Other possible scenarios involve the gradual gravitational tug of the two other stars in the system, red dwarfs G229-20 A and B, over billions of years and a flyby from a rogue star perturbing the system. Vanderburg's team thinks these and other explanations are less likely because they require finely tuned conditions to achieve the same effects as the potential giant companion planets.

Jupiter-size objects can occupy a huge range of masses, however, from planets only a few times the mass of Earth to low-mass stars thousands of times Earth's mass. Others are brown dwarfs, which straddle the line between planet and star. Usually scientists turn to radial velocity observations to measure an object's mass, which can hint at its composition and nature. This method works by studying how an orbiting object tugs on its star and alters the color of its light. But in this case, the white dwarf is so old that its light has become both too faint and too featureless for scientists to detect noticeable changes.

Instead, the team observed the system in the infrared using Spitzer, just a few months before the telescope was decommissioned.

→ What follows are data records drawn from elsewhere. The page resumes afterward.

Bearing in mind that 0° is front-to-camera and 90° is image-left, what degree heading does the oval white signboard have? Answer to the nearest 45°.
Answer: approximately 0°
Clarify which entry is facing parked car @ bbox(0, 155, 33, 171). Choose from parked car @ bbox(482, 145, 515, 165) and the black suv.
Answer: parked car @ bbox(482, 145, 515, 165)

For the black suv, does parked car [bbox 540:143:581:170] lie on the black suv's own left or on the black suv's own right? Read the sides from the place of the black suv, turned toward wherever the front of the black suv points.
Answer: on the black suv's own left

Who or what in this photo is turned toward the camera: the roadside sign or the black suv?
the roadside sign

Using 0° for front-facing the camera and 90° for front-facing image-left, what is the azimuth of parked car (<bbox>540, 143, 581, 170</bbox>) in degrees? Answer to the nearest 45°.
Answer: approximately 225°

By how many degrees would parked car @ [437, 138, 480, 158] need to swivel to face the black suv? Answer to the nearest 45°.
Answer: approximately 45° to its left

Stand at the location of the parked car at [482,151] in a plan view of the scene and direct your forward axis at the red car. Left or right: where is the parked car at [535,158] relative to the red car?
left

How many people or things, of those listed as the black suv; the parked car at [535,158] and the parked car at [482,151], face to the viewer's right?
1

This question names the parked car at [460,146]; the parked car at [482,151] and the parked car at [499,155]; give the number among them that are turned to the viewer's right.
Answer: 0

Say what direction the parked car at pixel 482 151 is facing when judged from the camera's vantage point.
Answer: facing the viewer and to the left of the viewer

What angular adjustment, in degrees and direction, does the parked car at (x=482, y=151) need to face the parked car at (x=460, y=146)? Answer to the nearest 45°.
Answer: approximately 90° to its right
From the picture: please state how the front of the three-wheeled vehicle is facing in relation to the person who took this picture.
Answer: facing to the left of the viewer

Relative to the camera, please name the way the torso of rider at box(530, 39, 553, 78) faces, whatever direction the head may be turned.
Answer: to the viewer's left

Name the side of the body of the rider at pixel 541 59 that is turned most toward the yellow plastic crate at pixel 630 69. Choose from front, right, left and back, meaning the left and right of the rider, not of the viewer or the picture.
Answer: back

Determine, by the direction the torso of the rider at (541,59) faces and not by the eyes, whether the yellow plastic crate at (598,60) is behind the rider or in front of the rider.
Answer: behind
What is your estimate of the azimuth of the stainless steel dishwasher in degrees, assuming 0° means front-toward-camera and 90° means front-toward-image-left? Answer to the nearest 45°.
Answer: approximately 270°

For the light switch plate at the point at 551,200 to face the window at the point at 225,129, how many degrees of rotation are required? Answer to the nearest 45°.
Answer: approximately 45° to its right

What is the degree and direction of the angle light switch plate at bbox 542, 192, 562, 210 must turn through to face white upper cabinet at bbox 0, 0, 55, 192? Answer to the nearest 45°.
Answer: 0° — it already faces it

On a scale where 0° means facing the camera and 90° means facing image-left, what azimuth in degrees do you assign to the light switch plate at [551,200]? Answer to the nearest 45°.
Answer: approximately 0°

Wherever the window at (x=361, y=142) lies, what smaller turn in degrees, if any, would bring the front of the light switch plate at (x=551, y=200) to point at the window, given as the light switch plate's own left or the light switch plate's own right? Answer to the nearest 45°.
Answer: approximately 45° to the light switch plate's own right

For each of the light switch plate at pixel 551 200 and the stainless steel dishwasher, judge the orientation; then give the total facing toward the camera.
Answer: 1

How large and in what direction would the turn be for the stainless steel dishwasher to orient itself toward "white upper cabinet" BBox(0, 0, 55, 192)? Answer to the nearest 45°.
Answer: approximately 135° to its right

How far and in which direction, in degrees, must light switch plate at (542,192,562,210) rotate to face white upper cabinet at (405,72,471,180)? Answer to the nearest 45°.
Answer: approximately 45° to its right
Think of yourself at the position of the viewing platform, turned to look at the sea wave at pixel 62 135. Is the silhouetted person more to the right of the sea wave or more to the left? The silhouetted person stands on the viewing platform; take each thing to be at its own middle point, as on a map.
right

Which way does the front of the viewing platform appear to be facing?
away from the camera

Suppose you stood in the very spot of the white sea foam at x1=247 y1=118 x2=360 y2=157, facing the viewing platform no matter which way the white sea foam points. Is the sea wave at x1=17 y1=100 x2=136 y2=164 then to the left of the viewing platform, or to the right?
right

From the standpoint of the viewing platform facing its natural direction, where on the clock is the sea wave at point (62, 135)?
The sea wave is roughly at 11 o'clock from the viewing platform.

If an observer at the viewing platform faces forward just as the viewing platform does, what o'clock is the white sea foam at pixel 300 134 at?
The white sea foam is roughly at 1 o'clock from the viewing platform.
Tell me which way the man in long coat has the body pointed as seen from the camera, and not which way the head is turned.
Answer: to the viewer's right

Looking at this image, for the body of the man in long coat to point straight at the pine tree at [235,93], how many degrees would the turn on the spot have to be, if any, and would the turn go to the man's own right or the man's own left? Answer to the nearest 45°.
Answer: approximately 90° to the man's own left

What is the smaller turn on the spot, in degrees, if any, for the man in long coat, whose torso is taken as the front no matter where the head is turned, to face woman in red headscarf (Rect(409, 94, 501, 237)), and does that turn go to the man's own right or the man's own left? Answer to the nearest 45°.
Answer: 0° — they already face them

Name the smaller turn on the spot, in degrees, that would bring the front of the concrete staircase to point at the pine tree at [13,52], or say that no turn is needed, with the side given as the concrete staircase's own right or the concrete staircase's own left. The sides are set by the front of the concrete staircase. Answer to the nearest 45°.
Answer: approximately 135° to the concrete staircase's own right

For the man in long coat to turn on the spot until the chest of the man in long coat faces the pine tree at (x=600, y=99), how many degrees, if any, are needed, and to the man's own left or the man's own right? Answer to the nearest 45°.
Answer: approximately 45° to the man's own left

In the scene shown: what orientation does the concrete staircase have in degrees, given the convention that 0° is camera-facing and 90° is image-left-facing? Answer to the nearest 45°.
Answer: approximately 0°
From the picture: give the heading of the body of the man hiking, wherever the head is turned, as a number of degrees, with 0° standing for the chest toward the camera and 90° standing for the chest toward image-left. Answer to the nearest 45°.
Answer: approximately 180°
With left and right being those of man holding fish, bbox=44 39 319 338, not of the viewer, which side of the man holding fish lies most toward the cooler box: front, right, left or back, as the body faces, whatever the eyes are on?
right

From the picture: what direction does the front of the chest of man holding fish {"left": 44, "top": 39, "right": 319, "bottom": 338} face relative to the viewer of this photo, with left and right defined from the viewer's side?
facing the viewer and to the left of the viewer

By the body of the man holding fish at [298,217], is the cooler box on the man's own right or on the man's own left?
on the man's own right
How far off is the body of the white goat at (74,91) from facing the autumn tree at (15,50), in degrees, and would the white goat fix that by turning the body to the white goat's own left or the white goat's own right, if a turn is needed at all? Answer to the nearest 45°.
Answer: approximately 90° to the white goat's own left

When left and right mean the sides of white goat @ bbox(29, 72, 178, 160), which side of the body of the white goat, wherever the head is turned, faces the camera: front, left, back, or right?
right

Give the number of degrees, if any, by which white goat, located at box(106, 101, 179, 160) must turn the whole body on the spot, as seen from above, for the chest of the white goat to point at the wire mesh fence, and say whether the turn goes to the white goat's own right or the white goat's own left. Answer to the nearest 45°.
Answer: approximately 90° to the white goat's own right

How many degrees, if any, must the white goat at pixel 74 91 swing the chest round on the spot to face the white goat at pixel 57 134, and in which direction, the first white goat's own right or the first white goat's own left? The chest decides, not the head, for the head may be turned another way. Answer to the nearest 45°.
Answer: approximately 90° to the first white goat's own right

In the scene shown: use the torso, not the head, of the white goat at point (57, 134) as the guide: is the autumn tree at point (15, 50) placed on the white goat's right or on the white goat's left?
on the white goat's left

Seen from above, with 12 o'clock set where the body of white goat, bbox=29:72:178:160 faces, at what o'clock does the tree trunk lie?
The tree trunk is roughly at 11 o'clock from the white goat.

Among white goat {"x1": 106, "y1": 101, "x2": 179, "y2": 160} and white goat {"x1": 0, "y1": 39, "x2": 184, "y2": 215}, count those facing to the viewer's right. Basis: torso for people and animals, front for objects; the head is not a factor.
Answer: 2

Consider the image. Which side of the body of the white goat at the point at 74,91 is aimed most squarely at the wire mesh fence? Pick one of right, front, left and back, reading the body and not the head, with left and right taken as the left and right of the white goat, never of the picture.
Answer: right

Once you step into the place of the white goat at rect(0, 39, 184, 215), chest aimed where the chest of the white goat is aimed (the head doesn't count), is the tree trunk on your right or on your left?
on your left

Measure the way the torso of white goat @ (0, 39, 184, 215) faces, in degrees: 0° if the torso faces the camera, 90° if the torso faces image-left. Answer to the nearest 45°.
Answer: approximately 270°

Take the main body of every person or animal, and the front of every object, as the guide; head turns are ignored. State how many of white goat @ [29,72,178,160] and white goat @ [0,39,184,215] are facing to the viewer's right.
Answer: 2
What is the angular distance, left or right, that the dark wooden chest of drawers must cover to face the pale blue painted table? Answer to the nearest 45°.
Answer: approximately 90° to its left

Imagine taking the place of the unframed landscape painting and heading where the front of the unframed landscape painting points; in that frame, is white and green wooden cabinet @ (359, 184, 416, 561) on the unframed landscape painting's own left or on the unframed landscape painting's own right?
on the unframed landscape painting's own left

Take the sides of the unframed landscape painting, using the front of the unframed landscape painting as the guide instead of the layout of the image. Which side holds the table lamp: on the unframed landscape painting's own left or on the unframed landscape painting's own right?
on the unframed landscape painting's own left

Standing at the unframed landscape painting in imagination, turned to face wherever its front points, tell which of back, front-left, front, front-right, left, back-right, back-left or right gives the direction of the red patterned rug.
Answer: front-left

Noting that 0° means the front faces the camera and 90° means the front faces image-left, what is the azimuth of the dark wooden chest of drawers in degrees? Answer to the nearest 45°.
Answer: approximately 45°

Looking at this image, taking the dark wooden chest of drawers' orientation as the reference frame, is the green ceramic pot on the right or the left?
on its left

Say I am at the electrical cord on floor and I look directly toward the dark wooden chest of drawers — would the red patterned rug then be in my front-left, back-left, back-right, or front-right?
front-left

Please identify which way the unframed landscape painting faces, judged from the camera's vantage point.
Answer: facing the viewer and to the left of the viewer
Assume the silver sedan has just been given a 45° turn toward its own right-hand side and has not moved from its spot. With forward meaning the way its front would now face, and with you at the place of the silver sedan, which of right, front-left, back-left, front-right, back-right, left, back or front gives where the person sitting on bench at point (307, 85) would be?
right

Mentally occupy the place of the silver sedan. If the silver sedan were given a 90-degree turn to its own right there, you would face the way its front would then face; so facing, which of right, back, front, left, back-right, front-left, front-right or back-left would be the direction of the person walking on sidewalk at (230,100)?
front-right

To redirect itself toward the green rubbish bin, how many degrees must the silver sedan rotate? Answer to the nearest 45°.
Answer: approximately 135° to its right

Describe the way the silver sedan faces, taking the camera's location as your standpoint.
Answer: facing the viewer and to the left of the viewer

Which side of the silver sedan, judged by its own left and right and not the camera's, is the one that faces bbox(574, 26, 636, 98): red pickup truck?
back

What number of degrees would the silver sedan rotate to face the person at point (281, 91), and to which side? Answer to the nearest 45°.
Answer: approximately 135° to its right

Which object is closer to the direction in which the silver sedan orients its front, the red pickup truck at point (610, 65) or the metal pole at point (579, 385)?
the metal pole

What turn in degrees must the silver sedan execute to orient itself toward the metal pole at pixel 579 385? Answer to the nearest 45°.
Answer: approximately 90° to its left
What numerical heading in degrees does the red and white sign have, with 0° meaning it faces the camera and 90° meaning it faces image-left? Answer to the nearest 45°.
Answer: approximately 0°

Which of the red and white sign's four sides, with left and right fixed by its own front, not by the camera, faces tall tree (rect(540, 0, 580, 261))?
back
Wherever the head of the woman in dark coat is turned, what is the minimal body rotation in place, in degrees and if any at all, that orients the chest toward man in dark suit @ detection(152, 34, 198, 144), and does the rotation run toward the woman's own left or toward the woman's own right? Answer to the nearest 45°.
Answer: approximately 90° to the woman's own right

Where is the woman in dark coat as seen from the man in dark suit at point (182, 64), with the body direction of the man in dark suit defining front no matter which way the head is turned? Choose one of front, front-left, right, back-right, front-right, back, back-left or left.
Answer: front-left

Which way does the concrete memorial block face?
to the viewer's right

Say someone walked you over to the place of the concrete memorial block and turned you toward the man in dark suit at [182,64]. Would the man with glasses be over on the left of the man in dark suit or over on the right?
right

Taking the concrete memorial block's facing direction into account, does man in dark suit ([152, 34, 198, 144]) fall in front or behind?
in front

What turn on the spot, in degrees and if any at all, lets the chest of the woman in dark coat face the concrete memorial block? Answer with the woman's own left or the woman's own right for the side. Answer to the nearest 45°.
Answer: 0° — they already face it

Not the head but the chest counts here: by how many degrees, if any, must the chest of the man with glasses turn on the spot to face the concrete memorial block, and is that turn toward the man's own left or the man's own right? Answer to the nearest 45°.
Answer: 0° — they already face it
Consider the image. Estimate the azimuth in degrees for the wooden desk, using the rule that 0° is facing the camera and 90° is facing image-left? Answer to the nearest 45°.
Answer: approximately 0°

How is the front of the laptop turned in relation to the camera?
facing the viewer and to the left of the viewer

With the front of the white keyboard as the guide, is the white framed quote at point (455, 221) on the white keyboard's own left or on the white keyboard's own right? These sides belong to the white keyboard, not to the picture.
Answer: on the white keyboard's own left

If WD 1856 b were a brown dwarf or low-mass star, it would emit its own infrared glow. This means Spitzer would record a brighter transit than it would if the object were a planet, which would block rather than emit light. When the researchers compared the Spitzer data with visible light transit observations taken with the Gran Telescopio Canarias in Spain's Canary Islands, they saw no discernable difference. That, combined with the age of the star and other information about the system, led them to conclude that WD 1856 b is most likely a planet no more than 14 times Jupiter's size. Future research and observations may be able to confirm this conclusion.